Given that we have a number of mutual friends and that my few brief personal encounters with him have been generally positive, I have developed a certain respect for Yglesias. I don't agree with what he says more often than not, but usually his writing is thoughtful and I have learned from him.

But the post I reprinted above is simply garbage, and well beneath him. Despite my deficiencies, I would like to flesh out my thoughts on the post.

The first paragraph sets no discernible tone for the piece. It's simply superfluous, but I'm as guilty as anyone for writing my train of thought too literally and, additionally, working without strict editing constraints sometimes leads to sub-par posts. c'est la blogging.
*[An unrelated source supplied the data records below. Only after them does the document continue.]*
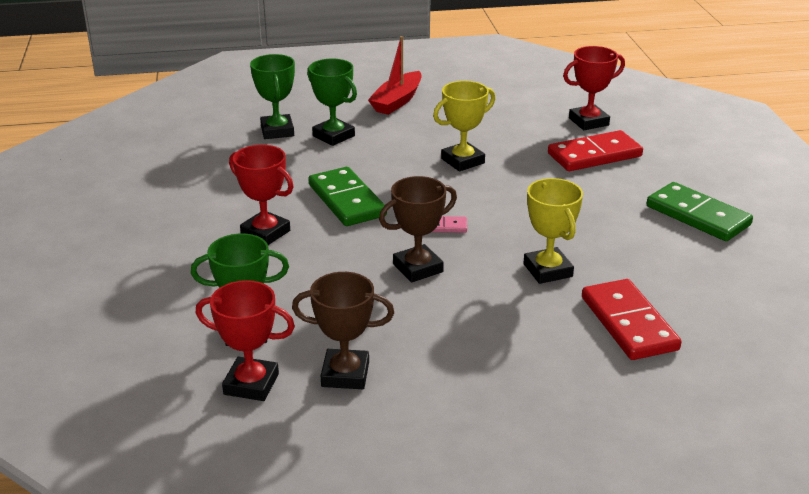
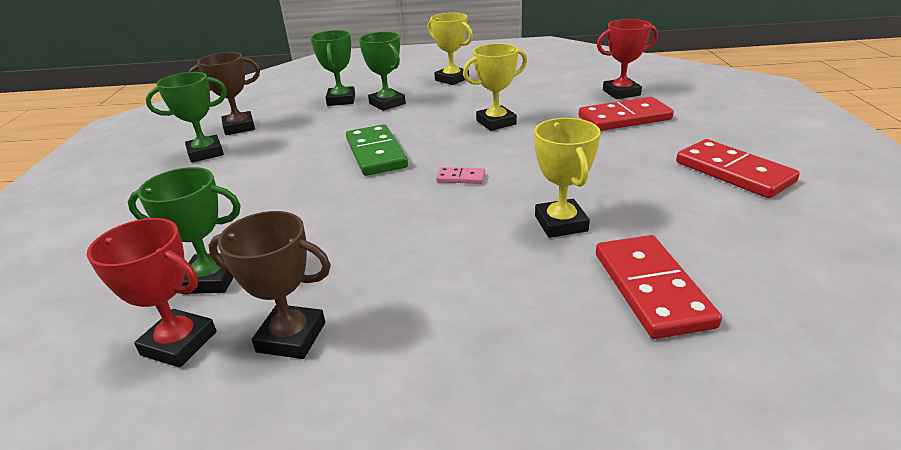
camera: 10 degrees right, 0 degrees up
(155, 202) = (205, 153): none -> green trophy
(265, 233) = (287, 180): red trophy -> none
(397, 101) = (452, 79): red boat -> yellow trophy
(418, 268) = (421, 217): brown trophy -> brown trophy (239, 127)
(698, 215) = (733, 172): green domino -> red domino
In the second graf, Matt moves from banality to straw-man land. He couches his forthcoming argument about rent-seeking in political Left versus Right terms, but then puts the reader in the position of an entrepreneurial businessman and the narrative takes an unsettling turn: (again):
But another way is to think about it from the point of view of a businessman. This competitive market sure looks like a horrible place! You might make a living there, but you sure as hell aren’t going to get rich. Think of the immigrant family that owns the dry cleaning shop around the corner—long hours, hard work, modest income. That’s your capitalism and it pretty much sucks.

Obviously the whole reason to become a businessman in the first place is to get rich. Operating a business in a competitive marketplace is for suckers, or immigrants with limited English ability.
Maybe it's my aforementioned stupidity, but I don't see the argumentative value of the two swipes at immigrants. I have no reason to believe Yglesias is a quasi-nationalist American exceptionalist who views all fer'ners as the "other"--so I can only operate on the assumption that this implicit suckers/immigrants comparison is projected upon the business owner.
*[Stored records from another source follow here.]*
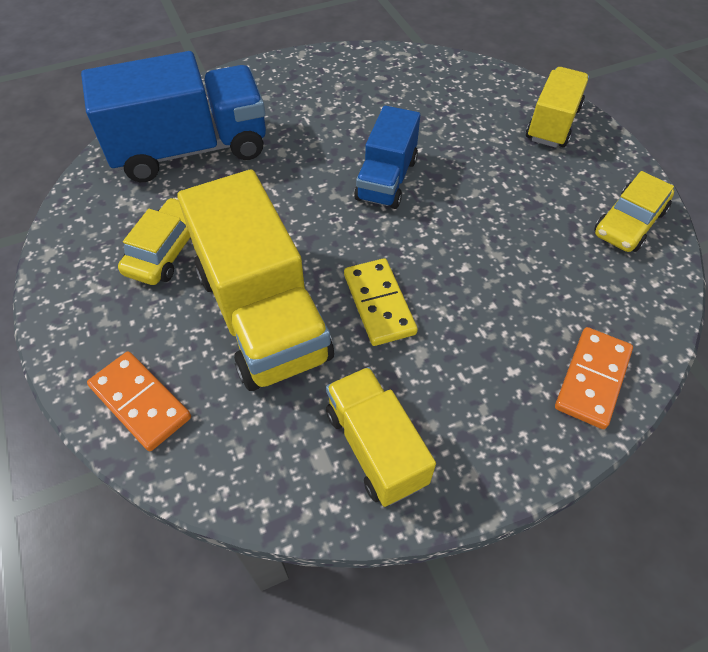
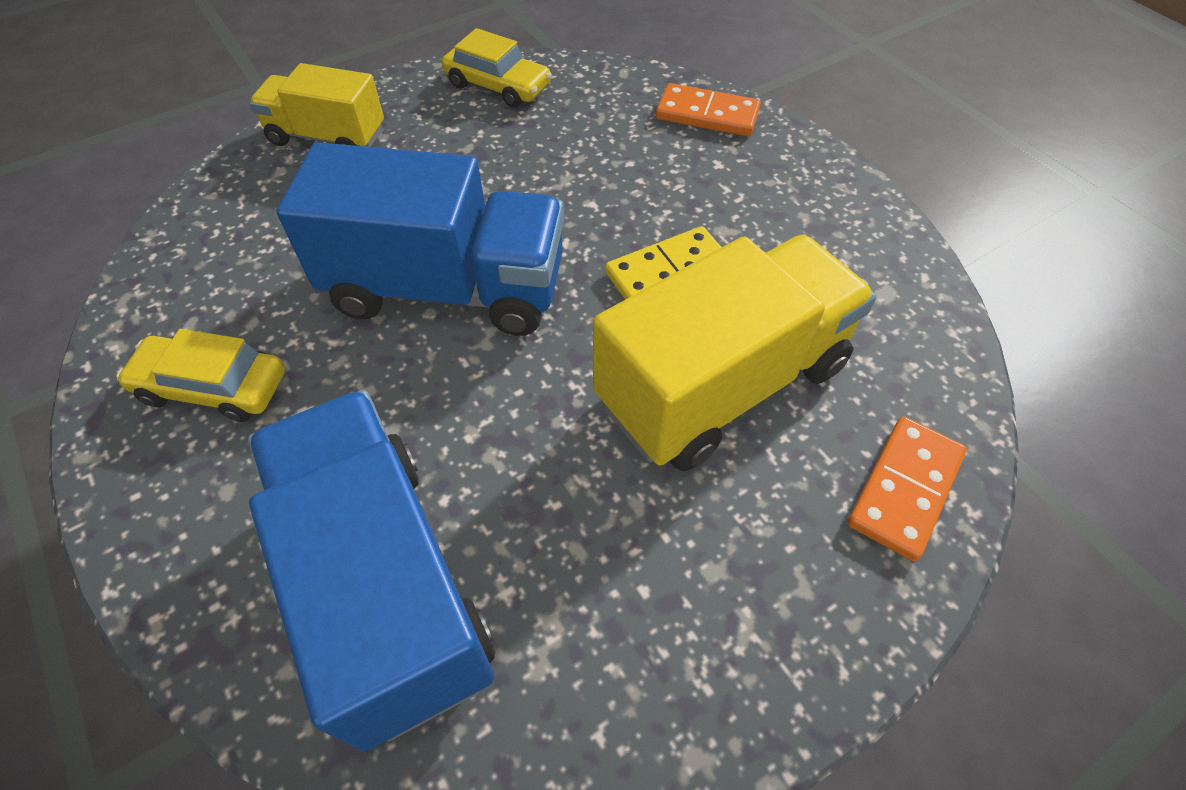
camera: 100 degrees left, 0 degrees up
(167, 250) = (641, 543): yellow car -> yellow car (213, 387)
(375, 447) = (848, 253): yellow truck -> none
(386, 179) = (447, 288): blue truck -> blue truck, size x1.71

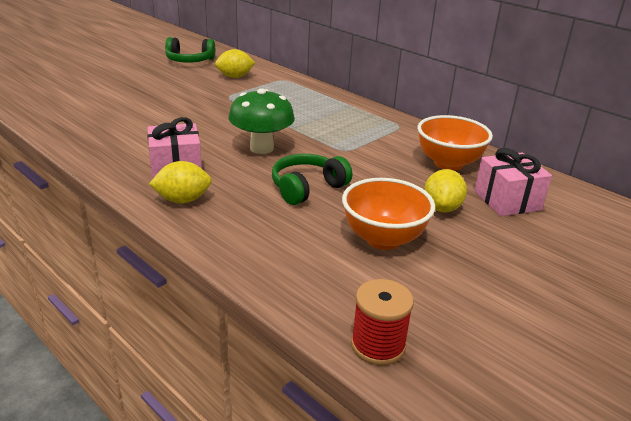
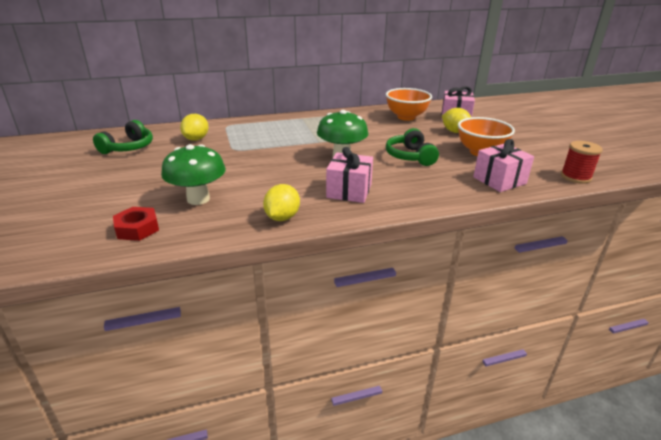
camera: 60 degrees left, 0 degrees up
(48, 103) = (137, 229): none -> red nut
(111, 109) = (198, 199): none -> green mushroom
(183, 200) = (400, 197): yellow lemon -> yellow lemon (282, 217)
(292, 266) = (499, 180): none -> pink gift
As my tweet implied, the immigrants of limited English capacity are probably, in fact, very grateful for the opportunities this country gives them and for the opportunities they could pass on to their children. Yet, I fail to see how their national origin would in any way differentiate their motivations for busting their asses and providing for their families from the businessman in whose mind Yglesias puts his readers. I don't think my father and his now-deceased brothers began a janitorial and security service with the expectations they were going to become the next Brinks or join the ranks of those numerous millionaire janitors that pepper the country. Of course, there is nothing wrong with wanting to be "rich," but I don't think most entrepreneurs start businesses with greatly exaggerated expectations of wealth. After all, the harsh realities would set in rather quickly and all non-millionaire-making ventures would probably fold in short order once the owner realized that so much time, work, and energy was necessary to simply provide for his family and make the lives of his customers and employees better.
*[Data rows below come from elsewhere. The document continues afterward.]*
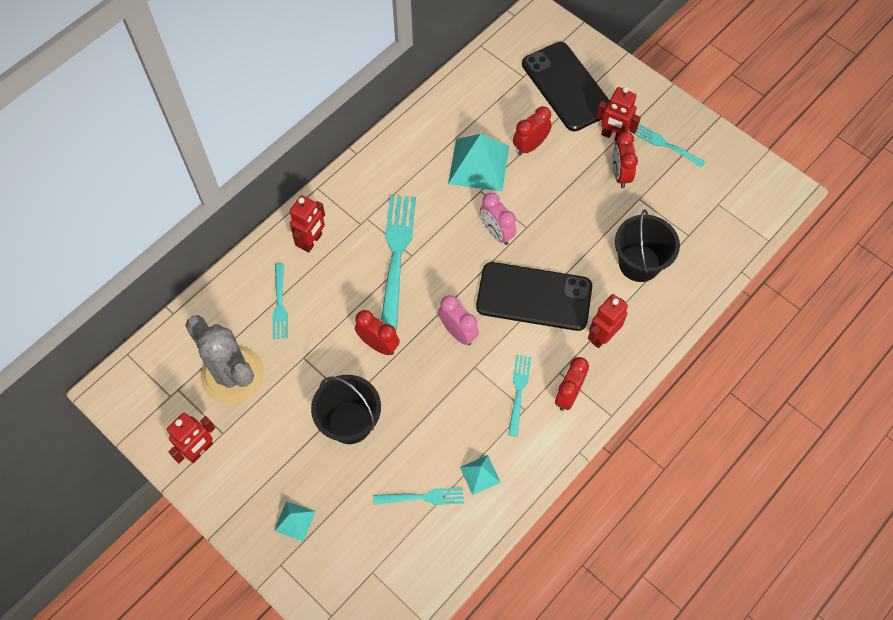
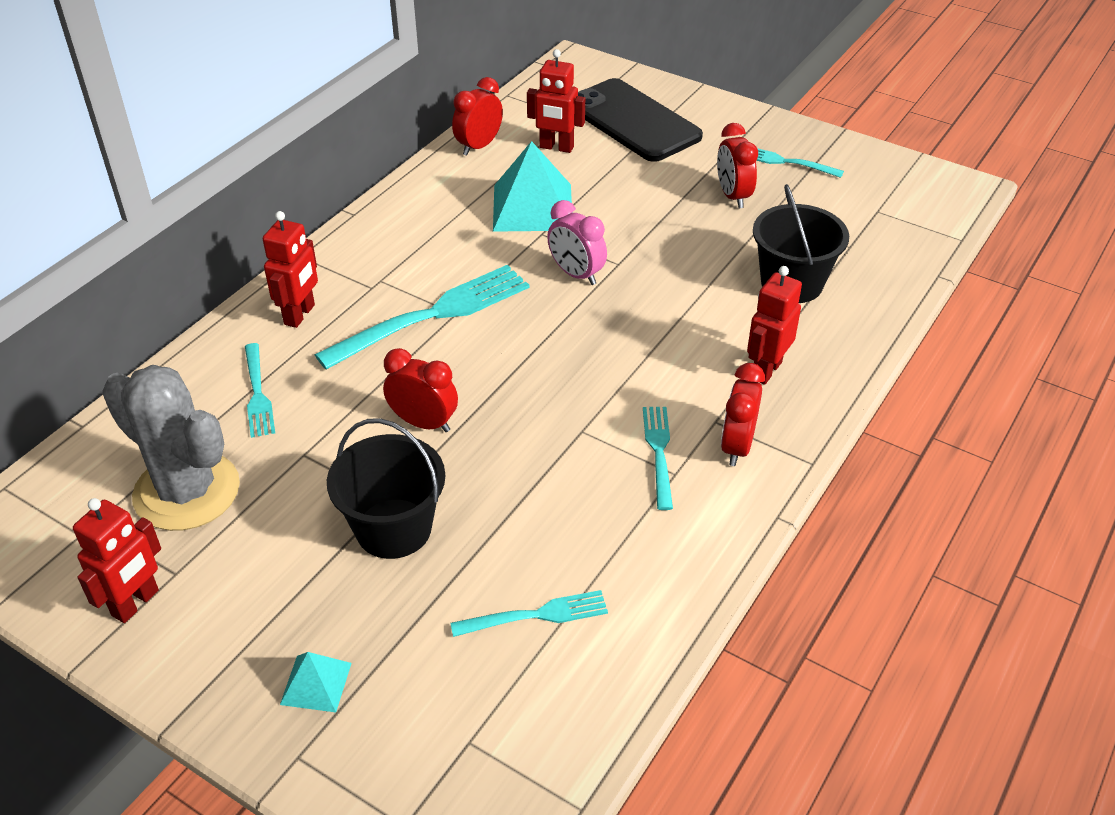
camera: 10 degrees left, 20 degrees down
(396, 255) = (432, 315): turquoise fork -> turquoise fork turned 60 degrees clockwise
(458, 332) = (546, 393): pink clock -> none
(480, 474) = (625, 569): turquoise pyramid -> none
(530, 146) = (600, 182): red clock -> red clock (479, 146)
(534, 297) = (650, 338): black phone -> none
(613, 136) = (710, 160): red robot -> red robot (556, 147)

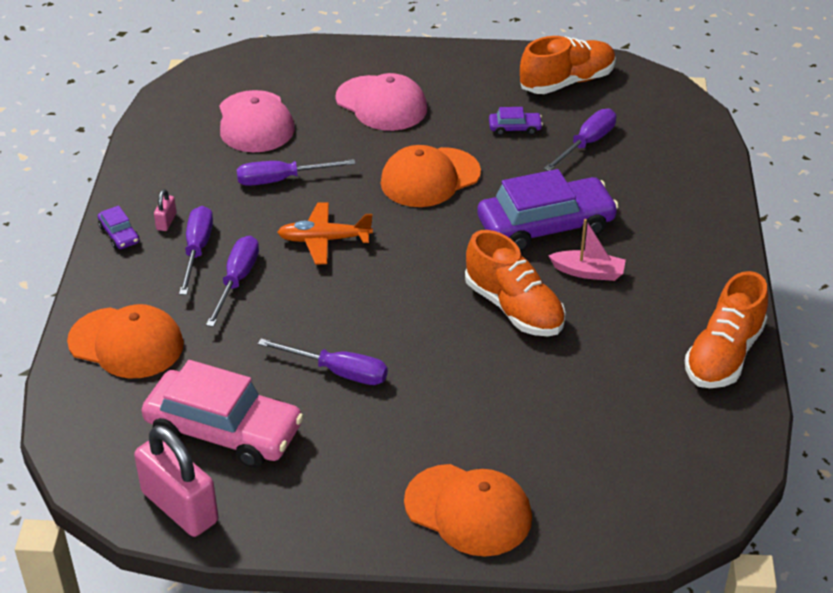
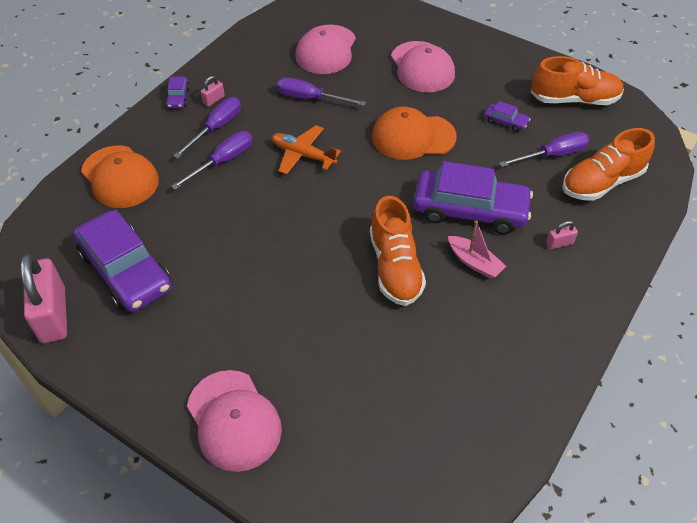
camera: 30 degrees right, 10 degrees up
(224, 430) = (125, 270): pink car -> purple car
(338, 372) = (233, 261): purple screwdriver -> none
(468, 510) = (234, 420): orange cap -> pink cap
(655, 223) = (559, 243): none -> pink padlock
(724, 355) = (532, 386): orange shoe -> orange shoe (602, 182)

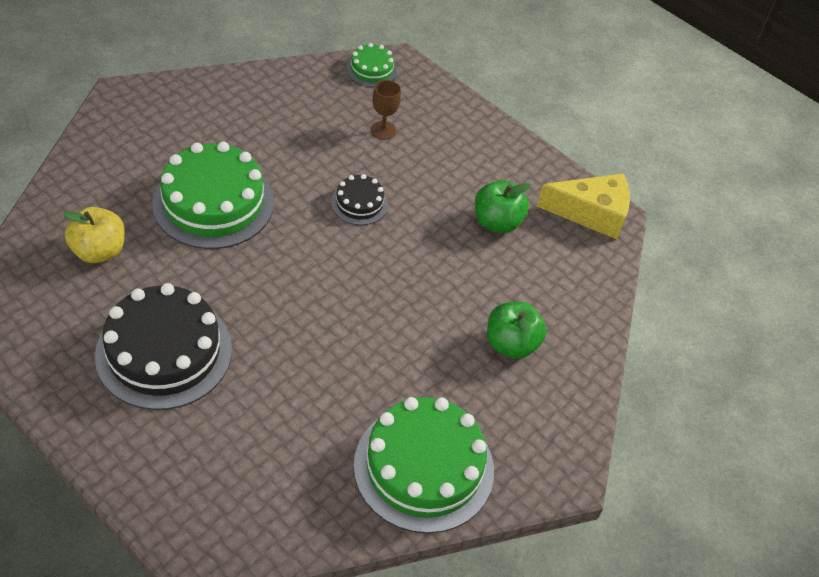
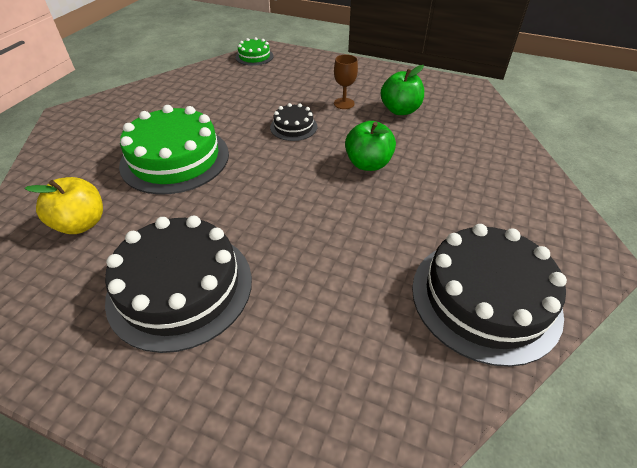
camera: 15 degrees left, 5 degrees down
(383, 130) = (283, 83): brown goblet -> brown goblet (344, 103)
(424, 467) = (485, 298): green cake -> black cake
(511, 344) = (473, 179): green apple -> green apple (368, 164)
(592, 213) = (457, 89): yellow cheese -> none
I don't know Matt well enough to understand his intentions for projecting this disdain for the sucker/fer'ner into the mind of your average American businessman. One could read either he actually does think their life sucks or that entrepreneurs look down their noses at them. Either way, I don't see what it has to do with anything, and that he did it twice is just odd

I agree that rent-seeking is bad, but your average entrepreneur never gets to the monopolist/professional rent-seeker status he alludes to. Indeed, one has to first attain more than moderate success to influence the government in the ways Matt describes--thus undercutting the crux of whatever argument he was trying to make.

And to that end, the last graf doesn't clarify what exactly that point was. Um, tax cuts? Disparaging the immigrants who work tirelessly to make a demonstrably better life in America than they had in their native country is a novel way of criticizing tax policy, I'll grant you, but hardly illuminating.

The post was crap, and apparently I'm stupid for saying so. Can anyone explain to me what sublime brilliance--or, I'd settle for a cogent point, actually--I missed in his post?